What is being asked: Which lines of the entries contain the string "谢谢大家"? Copy each of them.

[Data shown — start]

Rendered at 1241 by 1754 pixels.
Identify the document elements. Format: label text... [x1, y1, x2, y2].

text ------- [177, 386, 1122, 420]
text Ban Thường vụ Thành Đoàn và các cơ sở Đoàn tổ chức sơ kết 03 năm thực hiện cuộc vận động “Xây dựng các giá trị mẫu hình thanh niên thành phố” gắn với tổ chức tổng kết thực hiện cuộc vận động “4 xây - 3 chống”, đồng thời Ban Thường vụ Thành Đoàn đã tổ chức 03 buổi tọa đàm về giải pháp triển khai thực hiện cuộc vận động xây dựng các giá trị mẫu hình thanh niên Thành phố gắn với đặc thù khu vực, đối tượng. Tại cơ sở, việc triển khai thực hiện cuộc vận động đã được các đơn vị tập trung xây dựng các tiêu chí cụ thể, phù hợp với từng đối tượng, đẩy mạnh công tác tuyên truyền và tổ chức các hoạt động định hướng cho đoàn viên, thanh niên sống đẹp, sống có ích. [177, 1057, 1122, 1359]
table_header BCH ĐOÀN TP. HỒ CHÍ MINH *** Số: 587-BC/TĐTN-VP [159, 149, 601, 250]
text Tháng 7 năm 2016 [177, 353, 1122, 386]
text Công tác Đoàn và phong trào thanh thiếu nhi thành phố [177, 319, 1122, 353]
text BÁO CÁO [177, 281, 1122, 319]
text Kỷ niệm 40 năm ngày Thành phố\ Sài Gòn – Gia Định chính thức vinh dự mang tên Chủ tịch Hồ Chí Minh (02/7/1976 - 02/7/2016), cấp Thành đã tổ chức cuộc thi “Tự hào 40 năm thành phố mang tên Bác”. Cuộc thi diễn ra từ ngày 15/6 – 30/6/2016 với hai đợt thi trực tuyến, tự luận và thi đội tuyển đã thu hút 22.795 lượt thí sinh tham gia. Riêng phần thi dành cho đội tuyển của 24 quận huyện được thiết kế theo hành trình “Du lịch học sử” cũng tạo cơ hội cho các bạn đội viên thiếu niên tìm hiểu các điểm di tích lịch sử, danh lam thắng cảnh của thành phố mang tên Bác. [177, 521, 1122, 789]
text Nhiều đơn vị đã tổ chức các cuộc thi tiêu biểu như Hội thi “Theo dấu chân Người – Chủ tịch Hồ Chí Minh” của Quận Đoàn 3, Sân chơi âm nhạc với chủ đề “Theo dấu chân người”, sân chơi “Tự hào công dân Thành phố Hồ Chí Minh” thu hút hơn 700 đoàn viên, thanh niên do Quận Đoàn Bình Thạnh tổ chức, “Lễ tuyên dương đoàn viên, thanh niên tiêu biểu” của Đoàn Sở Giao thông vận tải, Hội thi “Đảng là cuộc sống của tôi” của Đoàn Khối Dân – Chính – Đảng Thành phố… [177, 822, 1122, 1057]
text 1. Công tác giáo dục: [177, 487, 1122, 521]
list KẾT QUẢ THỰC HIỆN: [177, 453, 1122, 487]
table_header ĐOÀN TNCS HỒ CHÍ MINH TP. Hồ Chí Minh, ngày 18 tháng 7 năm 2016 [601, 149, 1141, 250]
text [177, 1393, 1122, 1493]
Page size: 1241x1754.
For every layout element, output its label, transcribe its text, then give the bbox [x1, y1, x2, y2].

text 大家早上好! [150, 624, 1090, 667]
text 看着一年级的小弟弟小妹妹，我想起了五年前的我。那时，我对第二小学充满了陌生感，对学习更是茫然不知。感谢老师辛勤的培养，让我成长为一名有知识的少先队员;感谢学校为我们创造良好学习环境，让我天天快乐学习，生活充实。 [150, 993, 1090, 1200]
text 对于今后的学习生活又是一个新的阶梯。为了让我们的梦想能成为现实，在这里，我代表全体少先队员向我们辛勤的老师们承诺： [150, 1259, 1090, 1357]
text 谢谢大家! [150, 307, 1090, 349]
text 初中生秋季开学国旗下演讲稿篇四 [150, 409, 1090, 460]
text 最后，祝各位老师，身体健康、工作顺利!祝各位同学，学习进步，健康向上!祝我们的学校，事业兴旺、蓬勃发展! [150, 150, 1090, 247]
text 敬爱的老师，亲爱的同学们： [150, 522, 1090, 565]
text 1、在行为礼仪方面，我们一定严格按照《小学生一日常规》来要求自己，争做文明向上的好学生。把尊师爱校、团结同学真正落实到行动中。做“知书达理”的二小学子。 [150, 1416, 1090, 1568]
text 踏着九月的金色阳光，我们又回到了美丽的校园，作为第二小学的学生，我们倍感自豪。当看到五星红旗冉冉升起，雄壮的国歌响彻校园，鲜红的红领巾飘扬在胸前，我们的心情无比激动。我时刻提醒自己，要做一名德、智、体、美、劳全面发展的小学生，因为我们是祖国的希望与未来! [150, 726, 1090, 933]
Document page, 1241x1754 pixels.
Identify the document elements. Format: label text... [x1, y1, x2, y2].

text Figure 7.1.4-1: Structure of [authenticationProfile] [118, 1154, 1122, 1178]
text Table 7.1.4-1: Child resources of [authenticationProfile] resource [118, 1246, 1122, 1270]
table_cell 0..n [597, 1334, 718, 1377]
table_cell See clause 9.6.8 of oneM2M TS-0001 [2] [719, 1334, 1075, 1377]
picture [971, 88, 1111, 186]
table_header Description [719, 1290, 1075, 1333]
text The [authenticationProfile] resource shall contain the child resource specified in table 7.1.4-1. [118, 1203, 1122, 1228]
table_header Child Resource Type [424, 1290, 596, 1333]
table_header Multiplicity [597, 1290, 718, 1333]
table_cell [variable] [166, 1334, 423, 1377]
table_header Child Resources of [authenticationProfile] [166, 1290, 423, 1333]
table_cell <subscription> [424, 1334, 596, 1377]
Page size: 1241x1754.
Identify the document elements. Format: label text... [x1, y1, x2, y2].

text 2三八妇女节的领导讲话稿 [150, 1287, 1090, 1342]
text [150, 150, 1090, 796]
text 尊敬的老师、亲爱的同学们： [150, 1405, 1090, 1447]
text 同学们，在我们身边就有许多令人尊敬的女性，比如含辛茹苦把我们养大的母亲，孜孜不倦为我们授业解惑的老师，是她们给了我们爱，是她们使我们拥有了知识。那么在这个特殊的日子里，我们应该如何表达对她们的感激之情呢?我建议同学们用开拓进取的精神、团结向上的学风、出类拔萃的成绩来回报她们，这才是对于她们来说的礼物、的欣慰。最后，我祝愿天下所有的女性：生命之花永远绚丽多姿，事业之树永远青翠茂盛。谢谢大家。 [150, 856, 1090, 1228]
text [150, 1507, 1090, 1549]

[Data shown — finish]

Response to this task:
text 谢谢大家! [150, 307, 1090, 349]
text 同学们，在我们身边就有许多令人尊敬的女性，比如含辛茹苦把我们养大的母亲，孜孜不倦为我们授业解惑的老师，是她们给了我们爱，是她们使我们拥有了知识。那么在这个特殊的日子里，我们应该如何表达对她们的感激之情呢?我建议同学们用开拓进取的精神、团结向上的学风、出类拔萃的成绩来回报她们，这才是对于她们来说的礼物、的欣慰。最后，我祝愿天下所有的女性：生命之花永远绚丽多姿，事业之树永远青翠茂盛。谢谢大家。 [150, 856, 1090, 1228]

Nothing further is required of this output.